**Extracted records**

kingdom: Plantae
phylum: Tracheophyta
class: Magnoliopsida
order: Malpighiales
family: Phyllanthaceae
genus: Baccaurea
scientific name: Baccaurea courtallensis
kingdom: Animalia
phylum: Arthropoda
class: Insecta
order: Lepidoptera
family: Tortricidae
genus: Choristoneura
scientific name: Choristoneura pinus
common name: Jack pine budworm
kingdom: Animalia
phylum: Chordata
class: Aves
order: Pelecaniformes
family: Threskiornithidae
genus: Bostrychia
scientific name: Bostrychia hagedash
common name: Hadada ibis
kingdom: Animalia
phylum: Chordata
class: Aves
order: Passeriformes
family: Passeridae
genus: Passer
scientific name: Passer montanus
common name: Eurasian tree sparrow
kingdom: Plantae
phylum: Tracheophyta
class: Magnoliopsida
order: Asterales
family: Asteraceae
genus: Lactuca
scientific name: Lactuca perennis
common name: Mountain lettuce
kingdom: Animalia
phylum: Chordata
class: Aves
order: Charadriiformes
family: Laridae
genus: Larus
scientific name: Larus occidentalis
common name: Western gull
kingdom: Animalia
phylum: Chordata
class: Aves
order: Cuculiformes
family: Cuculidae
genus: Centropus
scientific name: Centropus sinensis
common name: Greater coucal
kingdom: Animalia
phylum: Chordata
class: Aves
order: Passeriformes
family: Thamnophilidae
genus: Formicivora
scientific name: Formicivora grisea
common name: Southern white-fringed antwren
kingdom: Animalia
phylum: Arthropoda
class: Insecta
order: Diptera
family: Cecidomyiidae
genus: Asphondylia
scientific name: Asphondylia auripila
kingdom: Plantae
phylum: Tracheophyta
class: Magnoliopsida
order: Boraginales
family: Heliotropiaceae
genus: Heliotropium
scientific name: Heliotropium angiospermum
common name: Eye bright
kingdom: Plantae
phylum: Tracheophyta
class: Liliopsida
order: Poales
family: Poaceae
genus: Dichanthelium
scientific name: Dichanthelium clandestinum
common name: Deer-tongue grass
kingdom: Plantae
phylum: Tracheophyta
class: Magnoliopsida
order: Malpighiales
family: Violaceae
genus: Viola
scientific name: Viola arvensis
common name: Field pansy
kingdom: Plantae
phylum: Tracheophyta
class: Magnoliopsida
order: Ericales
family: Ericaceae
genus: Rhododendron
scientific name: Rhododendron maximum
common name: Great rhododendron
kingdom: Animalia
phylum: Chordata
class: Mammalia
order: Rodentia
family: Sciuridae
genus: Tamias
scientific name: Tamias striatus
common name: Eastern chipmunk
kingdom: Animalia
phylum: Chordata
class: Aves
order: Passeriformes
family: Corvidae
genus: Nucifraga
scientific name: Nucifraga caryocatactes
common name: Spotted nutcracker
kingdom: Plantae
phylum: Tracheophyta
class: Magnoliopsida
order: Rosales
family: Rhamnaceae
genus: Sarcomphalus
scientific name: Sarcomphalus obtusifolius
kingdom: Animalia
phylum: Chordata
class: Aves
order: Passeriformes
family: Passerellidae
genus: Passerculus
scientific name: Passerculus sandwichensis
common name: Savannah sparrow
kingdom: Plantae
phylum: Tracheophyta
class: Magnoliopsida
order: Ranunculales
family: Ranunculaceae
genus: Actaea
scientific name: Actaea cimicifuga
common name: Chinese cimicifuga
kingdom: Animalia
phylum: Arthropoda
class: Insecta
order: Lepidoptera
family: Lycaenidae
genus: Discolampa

**Task brief**
Reproduce every row above, line for line, with no changes.

**Solution to this exercise**
kingdom: Plantae
phylum: Tracheophyta
class: Magnoliopsida
order: Malpighiales
family: Phyllanthaceae
genus: Baccaurea
scientific name: Baccaurea courtallensis
kingdom: Animalia
phylum: Arthropoda
class: Insecta
order: Lepidoptera
family: Tortricidae
genus: Choristoneura
scientific name: Choristoneura pinus
common name: Jack pine budworm
kingdom: Animalia
phylum: Chordata
class: Aves
order: Pelecaniformes
family: Threskiornithidae
genus: Bostrychia
scientific name: Bostrychia hagedash
common name: Hadada ibis
kingdom: Animalia
phylum: Chordata
class: Aves
order: Passeriformes
family: Passeridae
genus: Passer
scientific name: Passer montanus
common name: Eurasian tree sparrow
kingdom: Plantae
phylum: Tracheophyta
class: Magnoliopsida
order: Asterales
family: Asteraceae
genus: Lactuca
scientific name: Lactuca perennis
common name: Mountain lettuce
kingdom: Animalia
phylum: Chordata
class: Aves
order: Charadriiformes
family: Laridae
genus: Larus
scientific name: Larus occidentalis
common name: Western gull
kingdom: Animalia
phylum: Chordata
class: Aves
order: Cuculiformes
family: Cuculidae
genus: Centropus
scientific name: Centropus sinensis
common name: Greater coucal
kingdom: Animalia
phylum: Chordata
class: Aves
order: Passeriformes
family: Thamnophilidae
genus: Formicivora
scientific name: Formicivora grisea
common name: Southern white-fringed antwren
kingdom: Animalia
phylum: Arthropoda
class: Insecta
order: Diptera
family: Cecidomyiidae
genus: Asphondylia
scientific name: Asphondylia auripila
kingdom: Plantae
phylum: Tracheophyta
class: Magnoliopsida
order: Boraginales
family: Heliotropiaceae
genus: Heliotropium
scientific name: Heliotropium angiospermum
common name: Eye bright
kingdom: Plantae
phylum: Tracheophyta
class: Liliopsida
order: Poales
family: Poaceae
genus: Dichanthelium
scientific name: Dichanthelium clandestinum
common name: Deer-tongue grass
kingdom: Plantae
phylum: Tracheophyta
class: Magnoliopsida
order: Malpighiales
family: Violaceae
genus: Viola
scientific name: Viola arvensis
common name: Field pansy
kingdom: Plantae
phylum: Tracheophyta
class: Magnoliopsida
order: Ericales
family: Ericaceae
genus: Rhododendron
scientific name: Rhododendron maximum
common name: Great rhododendron
kingdom: Animalia
phylum: Chordata
class: Mammalia
order: Rodentia
family: Sciuridae
genus: Tamias
scientific name: Tamias striatus
common name: Eastern chipmunk
kingdom: Animalia
phylum: Chordata
class: Aves
order: Passeriformes
family: Corvidae
genus: Nucifraga
scientific name: Nucifraga caryocatactes
common name: Spotted nutcracker
kingdom: Plantae
phylum: Tracheophyta
class: Magnoliopsida
order: Rosales
family: Rhamnaceae
genus: Sarcomphalus
scientific name: Sarcomphalus obtusifolius
kingdom: Animalia
phylum: Chordata
class: Aves
order: Passeriformes
family: Passerellidae
genus: Passerculus
scientific name: Passerculus sandwichensis
common name: Savannah sparrow
kingdom: Plantae
phylum: Tracheophyta
class: Magnoliopsida
order: Ranunculales
family: Ranunculaceae
genus: Actaea
scientific name: Actaea cimicifuga
common name: Chinese cimicifuga
kingdom: Animalia
phylum: Arthropoda
class: Insecta
order: Lepidoptera
family: Lycaenidae
genus: Discolampa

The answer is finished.